Bridget Canning: I don’t think it’s uniquely urban and much of Wanda’s situation is not distinctly urban – St. John’s is small enough for her to be recognized, and of course, she’s from a small town, so there’s the awareness of how her identity is impacted there.

When I consider a rural topical satire, Michael Crummey’s Sweetland comes to mind. The actual shrinking of rural life, the young people who leave to make money and it makes them worse – there’s so much play between different worlds there.

Q5. I wonder how this novel plays out in generational terms. Your protagonist is educated and a conscientious employee but is also precariously employed, and this landscape of young(ish) highly educated underachievers is all too familiar everywhere in the western world where the kinds of certainties the older generations enjoyed are no longer available. Is this consciously part of the satire? Do these circumstances give Wanda’s generation more bite than those that went before?

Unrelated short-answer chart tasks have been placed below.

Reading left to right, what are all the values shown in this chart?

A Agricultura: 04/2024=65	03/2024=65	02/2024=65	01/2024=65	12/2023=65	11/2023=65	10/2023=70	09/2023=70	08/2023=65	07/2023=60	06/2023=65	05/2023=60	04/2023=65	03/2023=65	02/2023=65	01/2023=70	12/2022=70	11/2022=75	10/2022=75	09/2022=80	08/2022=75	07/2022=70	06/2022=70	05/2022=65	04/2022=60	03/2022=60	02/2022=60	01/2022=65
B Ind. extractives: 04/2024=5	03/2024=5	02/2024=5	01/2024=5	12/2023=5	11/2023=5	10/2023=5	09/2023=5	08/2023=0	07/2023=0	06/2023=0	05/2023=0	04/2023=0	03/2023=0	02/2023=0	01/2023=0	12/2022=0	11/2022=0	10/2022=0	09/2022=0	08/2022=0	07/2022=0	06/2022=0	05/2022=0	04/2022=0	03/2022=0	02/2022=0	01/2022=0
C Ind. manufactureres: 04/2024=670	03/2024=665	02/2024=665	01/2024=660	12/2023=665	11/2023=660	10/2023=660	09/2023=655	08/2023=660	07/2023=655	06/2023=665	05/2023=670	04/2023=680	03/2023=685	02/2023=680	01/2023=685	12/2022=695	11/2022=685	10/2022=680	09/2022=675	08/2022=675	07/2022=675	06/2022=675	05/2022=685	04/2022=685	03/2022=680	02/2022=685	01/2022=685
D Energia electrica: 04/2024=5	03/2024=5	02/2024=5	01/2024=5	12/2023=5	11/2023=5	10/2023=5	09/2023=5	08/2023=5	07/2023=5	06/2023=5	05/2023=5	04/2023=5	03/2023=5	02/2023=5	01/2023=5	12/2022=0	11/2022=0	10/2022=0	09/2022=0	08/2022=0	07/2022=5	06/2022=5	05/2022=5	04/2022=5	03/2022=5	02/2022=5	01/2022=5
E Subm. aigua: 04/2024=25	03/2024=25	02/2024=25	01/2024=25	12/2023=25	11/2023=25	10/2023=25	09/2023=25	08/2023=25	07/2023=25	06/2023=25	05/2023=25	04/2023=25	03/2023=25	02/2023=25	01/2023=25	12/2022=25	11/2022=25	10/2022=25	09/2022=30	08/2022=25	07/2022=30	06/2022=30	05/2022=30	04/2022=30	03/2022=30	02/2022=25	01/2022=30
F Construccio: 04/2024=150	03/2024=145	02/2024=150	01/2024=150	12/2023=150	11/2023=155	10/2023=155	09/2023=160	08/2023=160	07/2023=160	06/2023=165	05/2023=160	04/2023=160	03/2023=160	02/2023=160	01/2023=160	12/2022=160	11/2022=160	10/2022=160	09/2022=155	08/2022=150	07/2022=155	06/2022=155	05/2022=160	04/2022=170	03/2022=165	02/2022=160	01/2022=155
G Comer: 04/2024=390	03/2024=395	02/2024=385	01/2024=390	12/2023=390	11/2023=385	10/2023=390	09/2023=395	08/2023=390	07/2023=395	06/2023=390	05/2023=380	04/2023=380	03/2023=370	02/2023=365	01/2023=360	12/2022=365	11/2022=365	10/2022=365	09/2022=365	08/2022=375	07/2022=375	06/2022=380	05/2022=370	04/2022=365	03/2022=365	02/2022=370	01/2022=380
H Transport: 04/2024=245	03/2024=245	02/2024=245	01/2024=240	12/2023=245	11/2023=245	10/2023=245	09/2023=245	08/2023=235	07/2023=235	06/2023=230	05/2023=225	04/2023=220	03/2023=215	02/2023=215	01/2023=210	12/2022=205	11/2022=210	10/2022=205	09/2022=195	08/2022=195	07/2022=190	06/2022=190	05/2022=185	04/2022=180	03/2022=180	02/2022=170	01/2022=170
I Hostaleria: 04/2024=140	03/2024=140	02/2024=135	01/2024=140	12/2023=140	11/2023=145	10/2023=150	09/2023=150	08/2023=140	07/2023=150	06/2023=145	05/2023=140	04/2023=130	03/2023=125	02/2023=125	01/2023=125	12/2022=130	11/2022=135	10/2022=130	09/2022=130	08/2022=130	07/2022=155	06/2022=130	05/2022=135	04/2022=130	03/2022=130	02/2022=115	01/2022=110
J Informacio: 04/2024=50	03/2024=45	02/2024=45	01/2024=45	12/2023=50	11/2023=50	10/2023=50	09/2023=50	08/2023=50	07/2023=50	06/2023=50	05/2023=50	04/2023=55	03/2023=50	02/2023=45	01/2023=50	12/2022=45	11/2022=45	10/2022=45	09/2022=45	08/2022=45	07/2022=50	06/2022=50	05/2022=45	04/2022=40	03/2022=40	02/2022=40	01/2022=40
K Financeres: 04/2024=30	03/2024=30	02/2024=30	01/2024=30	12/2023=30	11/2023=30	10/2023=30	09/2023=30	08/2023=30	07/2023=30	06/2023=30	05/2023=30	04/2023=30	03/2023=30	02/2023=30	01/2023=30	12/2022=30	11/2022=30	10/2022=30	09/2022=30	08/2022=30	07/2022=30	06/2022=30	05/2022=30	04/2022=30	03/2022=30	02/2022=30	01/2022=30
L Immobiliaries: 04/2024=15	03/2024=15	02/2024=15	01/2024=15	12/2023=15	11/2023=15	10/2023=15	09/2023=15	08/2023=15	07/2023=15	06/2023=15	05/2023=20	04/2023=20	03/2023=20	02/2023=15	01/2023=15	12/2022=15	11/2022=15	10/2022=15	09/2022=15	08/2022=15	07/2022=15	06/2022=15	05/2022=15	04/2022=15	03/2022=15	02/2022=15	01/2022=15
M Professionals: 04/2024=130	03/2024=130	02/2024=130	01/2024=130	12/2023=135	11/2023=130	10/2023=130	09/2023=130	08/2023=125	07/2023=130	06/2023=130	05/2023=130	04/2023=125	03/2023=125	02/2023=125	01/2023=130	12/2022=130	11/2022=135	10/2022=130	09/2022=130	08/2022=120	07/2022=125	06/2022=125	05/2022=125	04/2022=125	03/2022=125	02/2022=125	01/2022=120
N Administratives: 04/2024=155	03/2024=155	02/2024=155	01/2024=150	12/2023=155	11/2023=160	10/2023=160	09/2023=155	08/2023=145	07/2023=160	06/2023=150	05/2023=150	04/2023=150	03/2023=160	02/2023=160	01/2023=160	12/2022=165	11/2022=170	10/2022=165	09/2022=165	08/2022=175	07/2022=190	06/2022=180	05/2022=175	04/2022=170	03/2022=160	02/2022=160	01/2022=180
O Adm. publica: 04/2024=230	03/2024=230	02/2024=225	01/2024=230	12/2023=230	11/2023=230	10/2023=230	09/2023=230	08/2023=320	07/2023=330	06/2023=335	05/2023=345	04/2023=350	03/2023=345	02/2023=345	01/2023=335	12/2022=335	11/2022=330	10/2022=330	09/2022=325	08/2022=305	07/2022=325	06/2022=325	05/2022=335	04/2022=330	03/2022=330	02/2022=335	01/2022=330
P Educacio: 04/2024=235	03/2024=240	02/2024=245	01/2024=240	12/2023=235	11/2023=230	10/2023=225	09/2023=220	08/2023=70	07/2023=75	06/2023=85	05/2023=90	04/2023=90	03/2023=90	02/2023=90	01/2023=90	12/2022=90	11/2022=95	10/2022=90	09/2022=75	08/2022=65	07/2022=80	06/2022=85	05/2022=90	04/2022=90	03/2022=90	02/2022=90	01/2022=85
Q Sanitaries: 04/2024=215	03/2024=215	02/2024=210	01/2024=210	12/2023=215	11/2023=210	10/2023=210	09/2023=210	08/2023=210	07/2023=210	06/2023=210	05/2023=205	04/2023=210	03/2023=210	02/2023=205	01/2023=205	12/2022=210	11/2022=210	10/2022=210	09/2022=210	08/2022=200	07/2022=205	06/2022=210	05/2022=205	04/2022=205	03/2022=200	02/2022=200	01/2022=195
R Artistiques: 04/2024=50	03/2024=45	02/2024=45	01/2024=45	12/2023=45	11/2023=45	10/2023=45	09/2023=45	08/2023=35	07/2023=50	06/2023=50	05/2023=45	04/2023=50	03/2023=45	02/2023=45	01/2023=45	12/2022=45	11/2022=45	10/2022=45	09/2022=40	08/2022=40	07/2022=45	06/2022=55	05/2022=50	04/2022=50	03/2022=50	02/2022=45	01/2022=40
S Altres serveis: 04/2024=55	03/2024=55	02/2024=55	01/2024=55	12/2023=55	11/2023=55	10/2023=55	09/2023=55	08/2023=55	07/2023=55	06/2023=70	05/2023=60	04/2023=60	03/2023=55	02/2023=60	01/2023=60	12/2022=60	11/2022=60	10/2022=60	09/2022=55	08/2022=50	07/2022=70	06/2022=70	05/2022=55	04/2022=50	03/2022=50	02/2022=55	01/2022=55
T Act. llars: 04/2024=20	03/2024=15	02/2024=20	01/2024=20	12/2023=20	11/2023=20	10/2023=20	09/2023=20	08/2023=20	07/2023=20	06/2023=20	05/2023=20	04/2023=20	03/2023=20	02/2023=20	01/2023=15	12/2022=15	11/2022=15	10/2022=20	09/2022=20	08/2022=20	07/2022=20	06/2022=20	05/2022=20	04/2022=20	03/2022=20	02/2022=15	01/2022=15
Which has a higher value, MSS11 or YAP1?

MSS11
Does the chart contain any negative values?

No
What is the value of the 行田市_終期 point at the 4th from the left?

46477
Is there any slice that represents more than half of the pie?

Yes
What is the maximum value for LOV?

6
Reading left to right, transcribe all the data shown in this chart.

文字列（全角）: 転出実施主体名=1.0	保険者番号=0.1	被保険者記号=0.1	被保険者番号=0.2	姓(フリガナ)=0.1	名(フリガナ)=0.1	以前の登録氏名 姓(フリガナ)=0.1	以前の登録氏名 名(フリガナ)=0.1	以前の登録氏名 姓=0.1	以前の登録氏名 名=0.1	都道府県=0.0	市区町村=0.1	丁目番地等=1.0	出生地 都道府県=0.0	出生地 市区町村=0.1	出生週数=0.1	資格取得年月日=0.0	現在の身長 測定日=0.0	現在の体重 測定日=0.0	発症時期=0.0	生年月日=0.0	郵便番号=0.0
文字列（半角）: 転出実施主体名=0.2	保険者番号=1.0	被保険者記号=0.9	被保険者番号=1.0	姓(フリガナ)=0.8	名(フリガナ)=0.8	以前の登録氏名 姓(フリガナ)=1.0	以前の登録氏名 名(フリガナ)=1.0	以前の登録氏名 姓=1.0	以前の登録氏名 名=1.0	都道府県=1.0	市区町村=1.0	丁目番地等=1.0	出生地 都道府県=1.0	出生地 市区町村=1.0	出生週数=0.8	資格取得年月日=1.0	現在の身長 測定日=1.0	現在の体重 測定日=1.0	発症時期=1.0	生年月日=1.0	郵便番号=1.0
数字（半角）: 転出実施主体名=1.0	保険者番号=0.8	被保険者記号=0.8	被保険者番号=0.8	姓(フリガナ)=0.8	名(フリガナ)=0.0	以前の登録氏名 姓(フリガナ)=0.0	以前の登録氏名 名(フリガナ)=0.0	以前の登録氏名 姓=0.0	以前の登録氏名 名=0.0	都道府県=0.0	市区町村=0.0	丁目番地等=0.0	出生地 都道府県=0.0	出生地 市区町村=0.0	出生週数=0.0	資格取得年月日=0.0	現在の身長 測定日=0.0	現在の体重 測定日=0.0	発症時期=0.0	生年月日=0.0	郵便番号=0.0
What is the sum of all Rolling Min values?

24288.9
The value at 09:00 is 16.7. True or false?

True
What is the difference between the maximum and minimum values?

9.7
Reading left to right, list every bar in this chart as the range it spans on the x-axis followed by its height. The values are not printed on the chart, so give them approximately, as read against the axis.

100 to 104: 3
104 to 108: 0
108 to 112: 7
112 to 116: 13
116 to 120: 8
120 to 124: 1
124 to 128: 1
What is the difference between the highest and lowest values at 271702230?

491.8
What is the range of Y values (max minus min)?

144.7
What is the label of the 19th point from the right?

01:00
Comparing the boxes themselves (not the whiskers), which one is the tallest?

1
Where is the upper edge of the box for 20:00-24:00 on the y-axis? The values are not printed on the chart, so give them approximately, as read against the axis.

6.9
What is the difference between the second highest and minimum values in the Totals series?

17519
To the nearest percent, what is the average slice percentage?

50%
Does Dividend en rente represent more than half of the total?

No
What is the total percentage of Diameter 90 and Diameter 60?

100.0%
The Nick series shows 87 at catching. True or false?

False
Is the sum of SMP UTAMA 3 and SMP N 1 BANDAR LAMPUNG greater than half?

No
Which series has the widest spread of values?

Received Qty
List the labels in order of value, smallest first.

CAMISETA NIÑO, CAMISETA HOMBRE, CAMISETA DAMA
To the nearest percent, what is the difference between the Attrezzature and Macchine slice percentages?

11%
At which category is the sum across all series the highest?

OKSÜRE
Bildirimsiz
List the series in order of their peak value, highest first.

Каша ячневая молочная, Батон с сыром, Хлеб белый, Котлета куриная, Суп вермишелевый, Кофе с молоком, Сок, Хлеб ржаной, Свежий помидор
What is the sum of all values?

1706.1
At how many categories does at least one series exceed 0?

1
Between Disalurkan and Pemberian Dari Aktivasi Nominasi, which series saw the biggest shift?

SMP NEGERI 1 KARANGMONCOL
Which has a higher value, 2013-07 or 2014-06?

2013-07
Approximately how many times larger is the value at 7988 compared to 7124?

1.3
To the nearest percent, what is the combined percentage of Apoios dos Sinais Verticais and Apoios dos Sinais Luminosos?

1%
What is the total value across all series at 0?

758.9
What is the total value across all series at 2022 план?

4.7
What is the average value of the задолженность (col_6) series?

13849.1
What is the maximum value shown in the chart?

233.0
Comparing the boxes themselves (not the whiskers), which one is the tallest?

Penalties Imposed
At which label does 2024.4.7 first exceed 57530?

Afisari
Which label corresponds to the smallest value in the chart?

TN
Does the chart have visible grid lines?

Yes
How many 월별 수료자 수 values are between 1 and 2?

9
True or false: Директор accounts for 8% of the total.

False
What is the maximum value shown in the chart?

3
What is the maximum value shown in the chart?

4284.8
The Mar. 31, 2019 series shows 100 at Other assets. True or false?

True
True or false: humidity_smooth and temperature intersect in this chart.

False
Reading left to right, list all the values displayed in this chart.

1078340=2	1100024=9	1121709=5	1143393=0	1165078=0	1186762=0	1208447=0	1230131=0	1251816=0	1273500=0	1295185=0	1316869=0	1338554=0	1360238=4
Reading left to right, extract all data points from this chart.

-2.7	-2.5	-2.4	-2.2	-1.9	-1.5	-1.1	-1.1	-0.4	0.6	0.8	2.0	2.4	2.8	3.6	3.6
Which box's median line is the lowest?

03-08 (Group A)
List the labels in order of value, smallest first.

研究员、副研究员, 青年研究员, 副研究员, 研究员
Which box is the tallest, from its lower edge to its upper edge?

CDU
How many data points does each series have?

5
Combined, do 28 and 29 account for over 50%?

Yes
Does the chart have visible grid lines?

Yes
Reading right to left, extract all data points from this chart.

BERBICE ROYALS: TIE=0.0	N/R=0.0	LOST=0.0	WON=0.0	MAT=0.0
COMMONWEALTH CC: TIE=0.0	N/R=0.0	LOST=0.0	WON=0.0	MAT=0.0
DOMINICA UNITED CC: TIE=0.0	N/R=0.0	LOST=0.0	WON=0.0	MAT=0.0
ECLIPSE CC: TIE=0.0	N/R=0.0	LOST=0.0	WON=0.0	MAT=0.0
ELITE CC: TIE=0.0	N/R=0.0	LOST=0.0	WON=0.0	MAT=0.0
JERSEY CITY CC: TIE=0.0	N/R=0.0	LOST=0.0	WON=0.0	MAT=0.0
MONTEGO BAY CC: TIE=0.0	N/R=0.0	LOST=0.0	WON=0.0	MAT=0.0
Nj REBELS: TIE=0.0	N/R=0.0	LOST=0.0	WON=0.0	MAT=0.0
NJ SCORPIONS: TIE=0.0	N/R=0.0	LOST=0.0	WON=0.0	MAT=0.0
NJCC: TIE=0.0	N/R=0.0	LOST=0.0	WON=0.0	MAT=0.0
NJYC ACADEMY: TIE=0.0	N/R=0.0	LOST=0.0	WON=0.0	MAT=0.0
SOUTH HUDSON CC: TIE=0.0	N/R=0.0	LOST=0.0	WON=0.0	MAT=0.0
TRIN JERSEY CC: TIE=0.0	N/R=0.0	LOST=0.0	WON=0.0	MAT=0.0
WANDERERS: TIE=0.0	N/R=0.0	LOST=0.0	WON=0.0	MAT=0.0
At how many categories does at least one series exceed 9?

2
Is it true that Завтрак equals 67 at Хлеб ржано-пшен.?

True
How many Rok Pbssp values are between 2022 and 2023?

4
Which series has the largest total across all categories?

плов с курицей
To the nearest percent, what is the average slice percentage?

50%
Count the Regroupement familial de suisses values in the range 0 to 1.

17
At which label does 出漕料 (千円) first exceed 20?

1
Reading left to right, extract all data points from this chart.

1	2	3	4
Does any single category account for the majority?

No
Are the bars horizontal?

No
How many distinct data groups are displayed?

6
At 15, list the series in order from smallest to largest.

Bridget Canning: Oh definitely. When I consider so many of the “baby boomer” novels I read in my 20s and 30s where the young protagonist got a good, solid job or backpacked across Europe or went on a drug-fueled road trip, I think, how’d they do that? I had creditors after me for my defaulted student loan and I couldn’t afford a futon.

For many people of my generation and younger, economic security feels like a non-renewable resource older generations have depleted. It’s a frustrating reality, but fun to write about.

Q6. What are you working on now? Might the next Bridget Canning novel be a continuation of the same brand or something quite different?

Bridget Canning: I’m involved with a few projects. Currently, I’m working on a screenplay through the From Our Dark Side Incubator program. It’s a psychological thriller about a serial killer who targets internet trolls. I’m also doing the Masters in Creative Writing at MUN with a short story collection as a creative thesis. There’s also another novel manuscript I hope to pick up when I have time – not the same brand as The Greatest Hits of Wanda Jaynes – it takes place during the early 1990s and is kind of a coming-of-age story. I’m also working with my writing group to put together a kind of coffee table book with photos of bathroom graffiti and writing inspired by it. So not busy at all!